Ankara Üniversitesi Hukuk Fakültesi İcra ve İflas Hukuku Final Soruları 2012

(4/A ve 4/B sınıfları)

SORULAR

OLAY: Ahmet Saruhan, on beş senedir kesintisiz olarak beyaz eşya ticareti ile uğraşan Bedri Eser’in yanında çalışmaktadır. Uzun süredir işleri yolunda gitmeyen Bedri, 20.05.2010’da hiçbir sebep bildirilmeden haksız şekilde Ahmet’in sözleşmesini feshetmiş, ihbar ve kıdem tazminatını da ödememiştir. Bunun üzerine, Ahmet, ihbar ve kıdem tazminatı alacağının tahsili amacıyla Bedri aleyhine dava açmıştır. Bu dava sonunda, mahkeme, davacı Ahmet’in davasını kabul etmiş ve ilâm taraflara 22.01.2011’ de tebliğ edilmiştir. Aldığı ilâma dayanarak Ahmet, Bedri aleyhine cebrî icra yoluna başvurmaya karar vermiştir.

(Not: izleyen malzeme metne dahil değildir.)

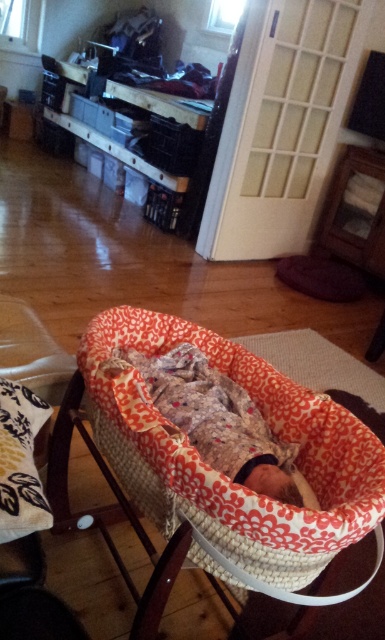
You are a parent who wants to ensure the baby in the floral fabric bassinet at center is comfortable. Since the floral fabric baby at center is smaller than the bassinet, what might you need to do to make sure the baby stays secure and doesn

The floral fabric bassinet at center is bigger than the floral fabric baby at center. To ensure the baby stays secure, you could place rolled blankets or approved sleep positioners on both sides of the baby to prevent rolling or shifting within the larger space of the bassinet.

You are a parent holding a small toy and want to place it near the floral fabric bassinet at center and the floral fabric baby at center. Which object should you place the toy closer to if you want it to appear larger in the photo you take?

The toy should be placed closer to the floral fabric bassinet at center because objects closer to the viewer appear larger in a photo.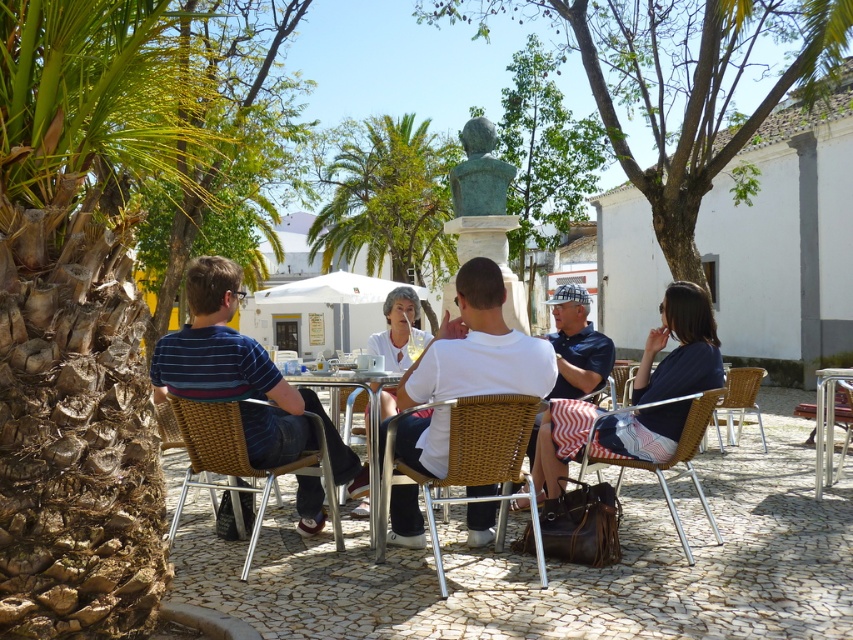
Question: Is blue denim shorts at center in front of metallic silver table at center?

Choices:
 (A) yes
 (B) no

Answer: (B)

Question: Based on their relative distances, which object is farther from the metallic silver table at lower right?

Choices:
 (A) striped fabric shorts at center
 (B) rattan chair at lower center
 (C) white wicker chair at center

Answer: (C)

Question: Can you confirm if green leafy palm tree at left is positioned to the right of metallic silver table at lower right?

Choices:
 (A) yes
 (B) no

Answer: (B)

Question: Which object is the closest to the white cotton shirt at center?

Choices:
 (A) green leafy palm tree at center
 (B) metallic silver table at lower right
 (C) metallic silver table at center

Answer: (C)

Question: Is white wicker chair at center above woven wicker chair at center?

Choices:
 (A) no
 (B) yes

Answer: (B)

Question: Based on their relative distances, which object is nearer to the bronze statue at center?

Choices:
 (A) white wicker chair at center
 (B) white cotton shirt at center

Answer: (B)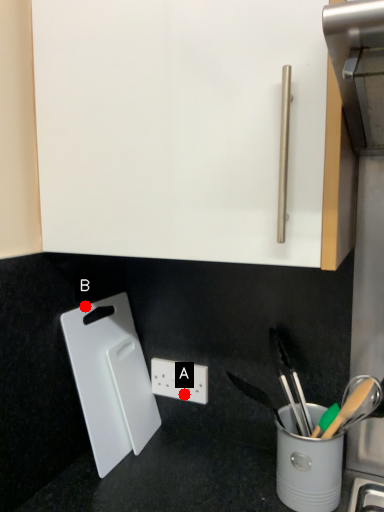
Question: Two points are circled on the image, labeled by A and B beside each circle. Which point is closer to the camera taking this photo?

Choices:
 (A) A is closer
 (B) B is closer

Answer: (B)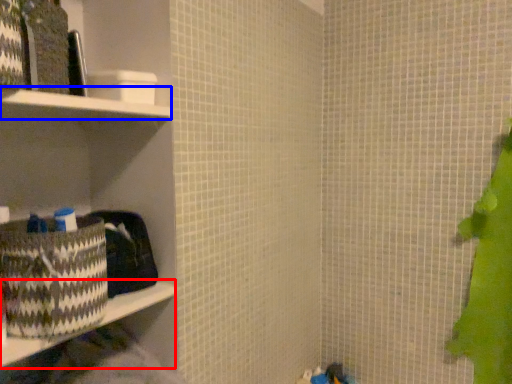
Question: Which object appears farthest to the camera in this image, ledge (highlighted by a red box) or cabinet (highlighted by a blue box)?

Choices:
 (A) ledge
 (B) cabinet

Answer: (A)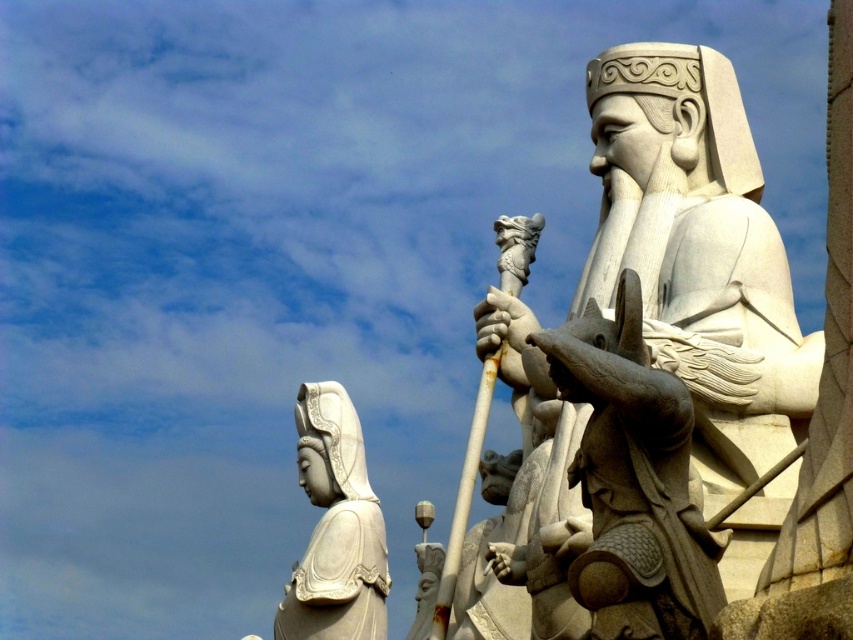
Looking at this image, can you confirm if white stone statue at right is shorter than white stone statue at lower left?

No.

Which is behind, point (672, 218) or point (363, 509)?

The point (363, 509) is behind.

I want to click on white stone statue at right, so click(x=697, y=256).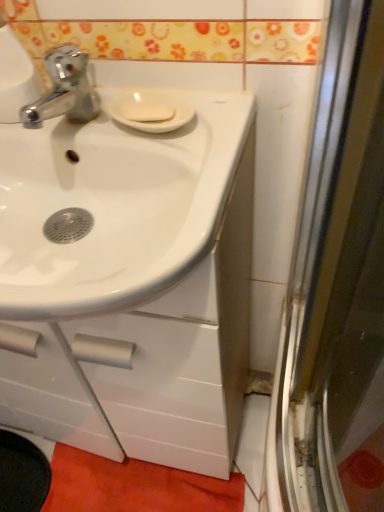
Question: Is white glossy sink at center thinner than white matte soap at center?

Choices:
 (A) yes
 (B) no

Answer: (B)

Question: Is white glossy sink at center further to the viewer compared to white matte soap at center?

Choices:
 (A) no
 (B) yes

Answer: (A)

Question: From a real-world perspective, is white glossy sink at center under white matte soap at center?

Choices:
 (A) no
 (B) yes

Answer: (B)

Question: Considering the relative sizes of white glossy sink at center and white matte soap at center in the image provided, is white glossy sink at center wider than white matte soap at center?

Choices:
 (A) no
 (B) yes

Answer: (B)

Question: Can white matte soap at center be found inside white glossy sink at center?

Choices:
 (A) no
 (B) yes

Answer: (B)

Question: From a real-world perspective, is white glossy sink at center positioned above or below white matte soap at center?

Choices:
 (A) above
 (B) below

Answer: (B)

Question: In terms of height, does white glossy sink at center look taller or shorter compared to white matte soap at center?

Choices:
 (A) tall
 (B) short

Answer: (A)

Question: Is white glossy sink at center wider or thinner than white matte soap at center?

Choices:
 (A) thin
 (B) wide

Answer: (B)

Question: From the image's perspective, is white glossy sink at center located above or below white matte soap at center?

Choices:
 (A) below
 (B) above

Answer: (A)

Question: Considering their positions, is white matte soap at center located in front of or behind orange fabric bath mat at lower center?

Choices:
 (A) behind
 (B) front

Answer: (B)

Question: Is white matte soap at center taller or shorter than orange fabric bath mat at lower center?

Choices:
 (A) short
 (B) tall

Answer: (A)

Question: From the image's perspective, is white matte soap at center above or below orange fabric bath mat at lower center?

Choices:
 (A) below
 (B) above

Answer: (B)

Question: Considering the relative positions of white matte soap at center and orange fabric bath mat at lower center in the image provided, is white matte soap at center to the left or to the right of orange fabric bath mat at lower center?

Choices:
 (A) left
 (B) right

Answer: (B)

Question: From a real-world perspective, is orange fabric bath mat at lower center physically located above or below white matte soap at center?

Choices:
 (A) below
 (B) above

Answer: (A)

Question: Is orange fabric bath mat at lower center wider or thinner than white matte soap at center?

Choices:
 (A) thin
 (B) wide

Answer: (B)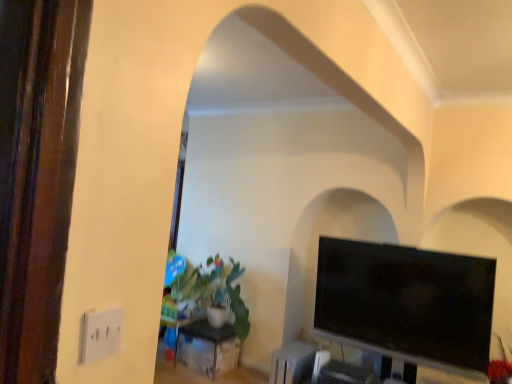
Question: Would you say green matte plant at center-left contains black glossy tv at right?

Choices:
 (A) no
 (B) yes

Answer: (A)

Question: From a real-world perspective, is green matte plant at center-left under black glossy tv at right?

Choices:
 (A) yes
 (B) no

Answer: (A)

Question: Is green matte plant at center-left turned away from black glossy tv at right?

Choices:
 (A) yes
 (B) no

Answer: (B)

Question: Considering the relative sizes of green matte plant at center-left and black glossy tv at right in the image provided, is green matte plant at center-left smaller than black glossy tv at right?

Choices:
 (A) yes
 (B) no

Answer: (B)

Question: From the image's perspective, does green matte plant at center-left appear higher than black glossy tv at right?

Choices:
 (A) no
 (B) yes

Answer: (A)

Question: In the image, is green matte plant at center-left on the left side or the right side of black glossy tv at right?

Choices:
 (A) right
 (B) left

Answer: (B)

Question: From the image's perspective, is green matte plant at center-left located above or below black glossy tv at right?

Choices:
 (A) above
 (B) below

Answer: (B)

Question: Is green matte plant at center-left wider or thinner than black glossy tv at right?

Choices:
 (A) wide
 (B) thin

Answer: (A)

Question: Is green matte plant at center-left inside or outside of black glossy tv at right?

Choices:
 (A) outside
 (B) inside

Answer: (A)

Question: Considering the positions of black glossy tv at right and green matte plant at center-left in the image, is black glossy tv at right wider or thinner than green matte plant at center-left?

Choices:
 (A) wide
 (B) thin

Answer: (B)

Question: Considering the positions of point (412, 324) and point (189, 286), is point (412, 324) closer or farther from the camera than point (189, 286)?

Choices:
 (A) closer
 (B) farther

Answer: (A)

Question: From the image's perspective, relative to green matte plant at center-left, is black glossy tv at right above or below?

Choices:
 (A) above
 (B) below

Answer: (A)

Question: Is black glossy tv at right to the left or to the right of green matte plant at center-left in the image?

Choices:
 (A) left
 (B) right

Answer: (B)

Question: Do you think black glossy tv at right is within black metal table at center, or outside of it?

Choices:
 (A) inside
 (B) outside

Answer: (B)

Question: Based on their positions, is black glossy tv at right located to the left or right of black metal table at center?

Choices:
 (A) right
 (B) left

Answer: (A)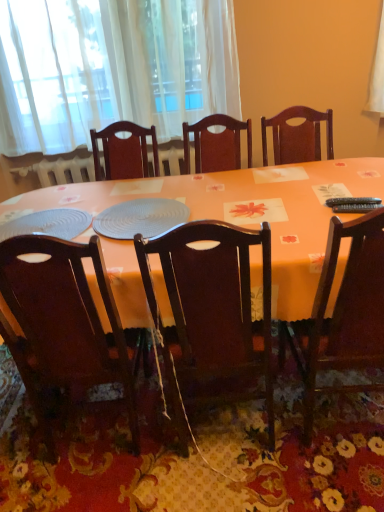
This screenshot has width=384, height=512. What are the coordinates of `vacant space to the right of matte blue placemat at center` in the screenshot? It's located at (235, 205).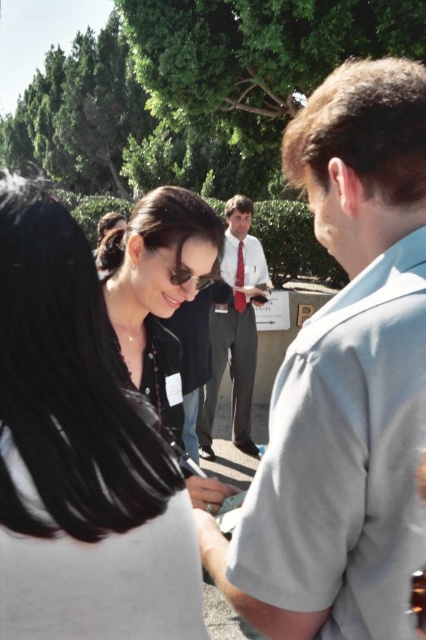
Question: Which point is farther to the camera?

Choices:
 (A) (238, 301)
 (B) (127, 326)
 (C) (187, 620)

Answer: (A)

Question: Observing the image, what is the correct spatial positioning of light gray shirt at center in reference to matte black jacket at center?

Choices:
 (A) right
 (B) left

Answer: (A)

Question: Does matte black jacket at center have a lesser width compared to matte black shirt at center?

Choices:
 (A) no
 (B) yes

Answer: (B)

Question: Which of these objects is positioned closest to the matte black jacket at center?

Choices:
 (A) red satin tie at center
 (B) gray suit at center
 (C) matte black shirt at center

Answer: (C)

Question: Which point is closer to the camera taking this photo?

Choices:
 (A) (189, 268)
 (B) (126, 392)
 (C) (245, 420)
 (D) (235, 296)

Answer: (B)

Question: Is light gray shirt at center wider than matte black shirt at center?

Choices:
 (A) no
 (B) yes

Answer: (A)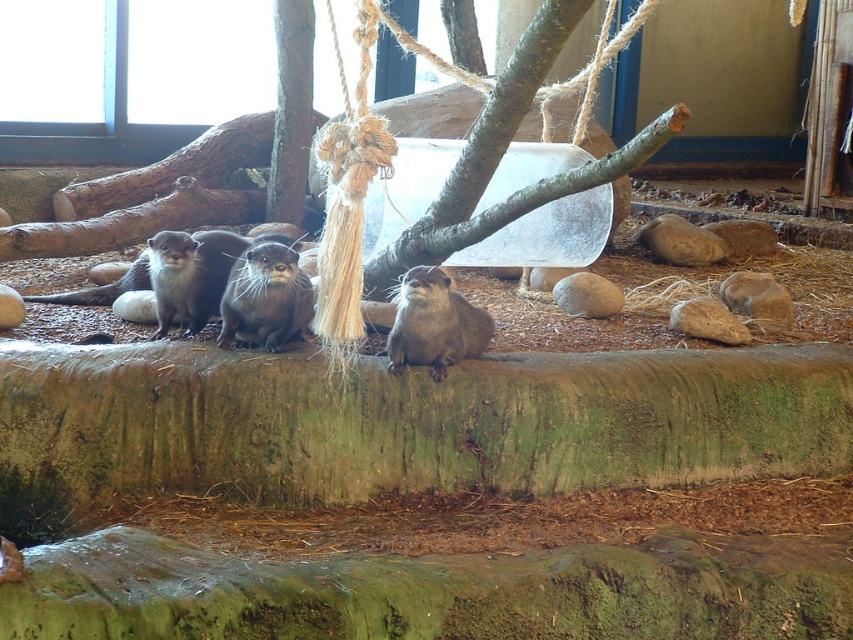
Question: Does shiny brown otter at center lie in front of soft brown fur otter at center?

Choices:
 (A) no
 (B) yes

Answer: (A)

Question: Among these points, which one is farthest from the camera?

Choices:
 (A) (401, 348)
 (B) (276, 323)

Answer: (B)

Question: Which object is farther from the camera taking this photo?

Choices:
 (A) soft brown fur otter at center
 (B) shiny brown otter at center

Answer: (B)

Question: Is shiny brown otter at center positioned behind soft brown fur otter at center?

Choices:
 (A) yes
 (B) no

Answer: (A)

Question: Is shiny brown otter at center thinner than soft brown fur otter at center?

Choices:
 (A) no
 (B) yes

Answer: (B)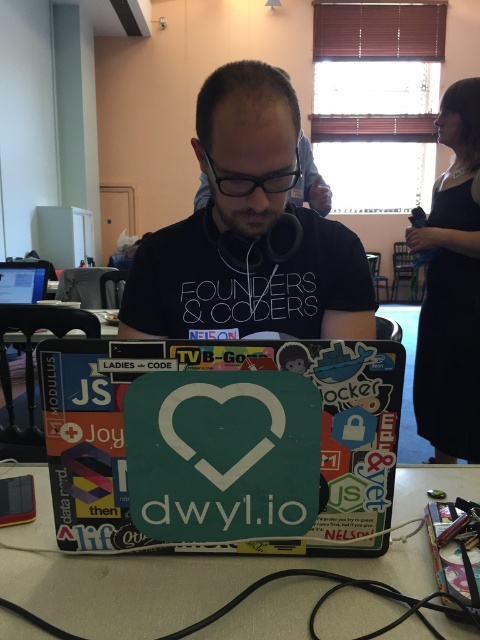
Question: Considering the real-world distances, which object is farthest from the matte black laptop at left?

Choices:
 (A) matte black t-shirt at center
 (B) black dress at right
 (C) matte black table at lower center

Answer: (C)

Question: Which object is positioned farthest from the matte black table at lower center?

Choices:
 (A) matte black laptop at left
 (B) matte black t-shirt at center
 (C) black dress at right

Answer: (A)

Question: Which point is closer to the camera?

Choices:
 (A) matte black laptop at left
 (B) matte black table at lower center
 (C) black dress at right
 (D) matte black t-shirt at center

Answer: (B)

Question: Is matte black t-shirt at center further to camera compared to black dress at right?

Choices:
 (A) yes
 (B) no

Answer: (B)

Question: Is matte black t-shirt at center behind matte black table at lower center?

Choices:
 (A) no
 (B) yes

Answer: (B)

Question: Can you confirm if matte black table at lower center is thinner than black dress at right?

Choices:
 (A) no
 (B) yes

Answer: (A)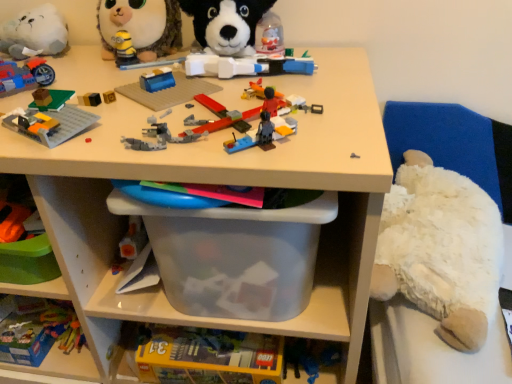
Identify the location of vacant area located to the right-hand side of matte blue motorcycle at upper left, the 3th toy positioned from the left. (119, 81).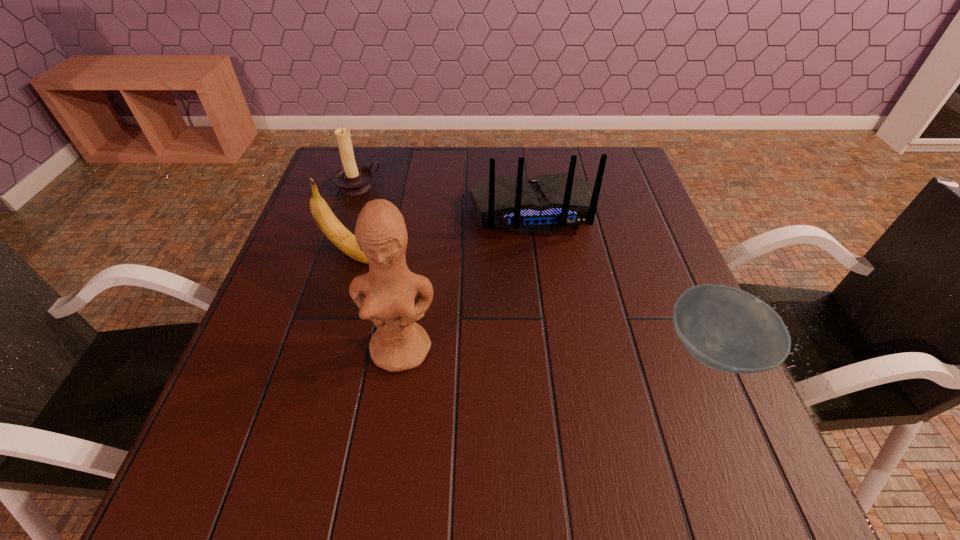
At what (x,y) coordinates should I click in order to perform the action: click on vacant region located 0.150m at the start of the peel on the banana. Please return your answer as a coordinate pair (x, y). Looking at the image, I should click on (427, 292).

I want to click on free location located on the wick of the candle holder, so click(436, 250).

I want to click on vacant space located 0.210m on the wick of the candle holder, so click(414, 232).

You are a GUI agent. You are given a task and a screenshot of the screen. Output one action in this format:
    pyautogui.click(x=<x>, y=<y>)
    Task: Click on the free space located on the wick of the candle holder
    This screenshot has height=540, width=960.
    Given the screenshot: What is the action you would take?
    pyautogui.click(x=409, y=228)

Identify the location of vacant region located 0.130m on the back of the router. [549, 279].

This screenshot has width=960, height=540. I want to click on free space located 0.390m on the back of the router, so click(x=574, y=380).

Find the location of a particular element. The image size is (960, 540). free location located on the back of the router is located at coordinates (554, 299).

Find the location of a particular element. candle holder at the far edge is located at coordinates (352, 179).

Where is `router that is at the far edge`? The image size is (960, 540). router that is at the far edge is located at coordinates (548, 203).

Image resolution: width=960 pixels, height=540 pixels. Find the location of `object located in the near edge section of the desktop`. object located in the near edge section of the desktop is located at coordinates (725, 328).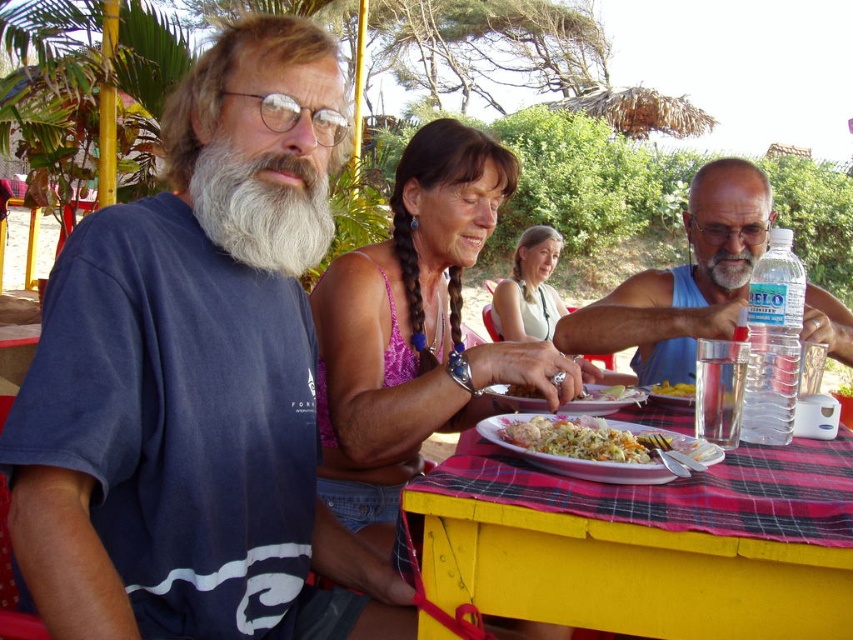
From the picture: Can you confirm if matte pink tank top at center is positioned below white rice at center?

No.

This screenshot has width=853, height=640. What do you see at coordinates (529, 289) in the screenshot? I see `matte pink tank top at center` at bounding box center [529, 289].

Identify the location of matte pink tank top at center. (529, 289).

Is gray matte beard at center below yellow matte pasta at center?

Incorrect, gray matte beard at center is not positioned below yellow matte pasta at center.

Which is behind, point (712, 253) or point (664, 396)?

The point (712, 253) is behind.

Find the location of a particular element. This screenshot has width=853, height=640. gray matte beard at center is located at coordinates (724, 268).

This screenshot has height=640, width=853. Identify the location of white matte beard at left. (262, 208).

Can you confirm if white matte beard at left is positioned below gray matte beard at center?

Actually, white matte beard at left is above gray matte beard at center.

Is point (245, 262) farther from viewer compared to point (729, 262)?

SORU I- Ahmet, başlatacağı ilâmlı icra takibinden önce, aleyhine hüküm verilen Bedri’nin mallarını kaçıracağı endişesindedir. Bunu önlemek için Ahmet’in başvurabileceği bir yol var mıdır? Varsa, nereye ve nasıl başvurulacağına değinerek bu yolu, kısaca açıklayınız. (6 puan)

Ahmet, bir dilekçe ile ihtiyati haciz kararı almak için mahkemeye başvurabilir (İİK m. 257). Yetkili mahkeme, genel haciz yolundaki yetki kurallarına göre, görevli mahkeme ise HMK’na göre belirlenir. Alacaklının, alacağı ve ihtiyati haciz sebeplerinin varlığı hakkında mahkemeye kanaat verecek deliller göstermesi gerekir. Ancak burada tam bir ispat aranmaz. Mahkemenin alacağın varlığına ve ihtiyati haciz sebeplerine kanaat getirmesi yeterlidir. İhtiyati hacze karar veren mahkeme, aynı zamanda alacaklıdan teminat alınmasına da karar verir. Ancak Ahmet’in alacağı bir ilama dayandığından, alacaklının teminat göstermesi gerekmez. 

SORU II- Ahmet, Bedri aleyhine, 24.01.2011 tarihinde ilâmlı icra takibi başlatmıştır.

1. İcra müdürünün, hükmün henüz kesinleşmediği gerekçesiyle, Ahmet’in takip talebini almayıp reddettiğini varsayalım. İcra müdürünün bu işlemi doğru mudur? Doğru değilse, icra müdürünün bu işlemine karşı, hangi gerekçeyle, ne kadar süre içinde, nerede, hangi yola başvurulması gerekir? (8 puan)

Bir mahkeme hükmüne (ilâmına) karşı temyiz yoluna başvurulmuş olması, kural olarak o hükmün (ilâmın) icrasını durdurmaz (HUMK m. 443, I). Olayımızda HUMK m. 443, IV’teki istisnalar bulunmadığından Ahmet, mahkemenin alacağın tahsiline ilişkin ilâmının kesinleşmesini beklemeksizin, alacağını takip ve tahsil edebilir. Bu nedenle Ahmet, bir hakkın yerine getirilmemesi nedeniyle takip talebini reddeden icra dairesinin bağlı bulunduğu icra mahkemesinde, süresiz şikâyet yoluna başvurur (İİK m. 16).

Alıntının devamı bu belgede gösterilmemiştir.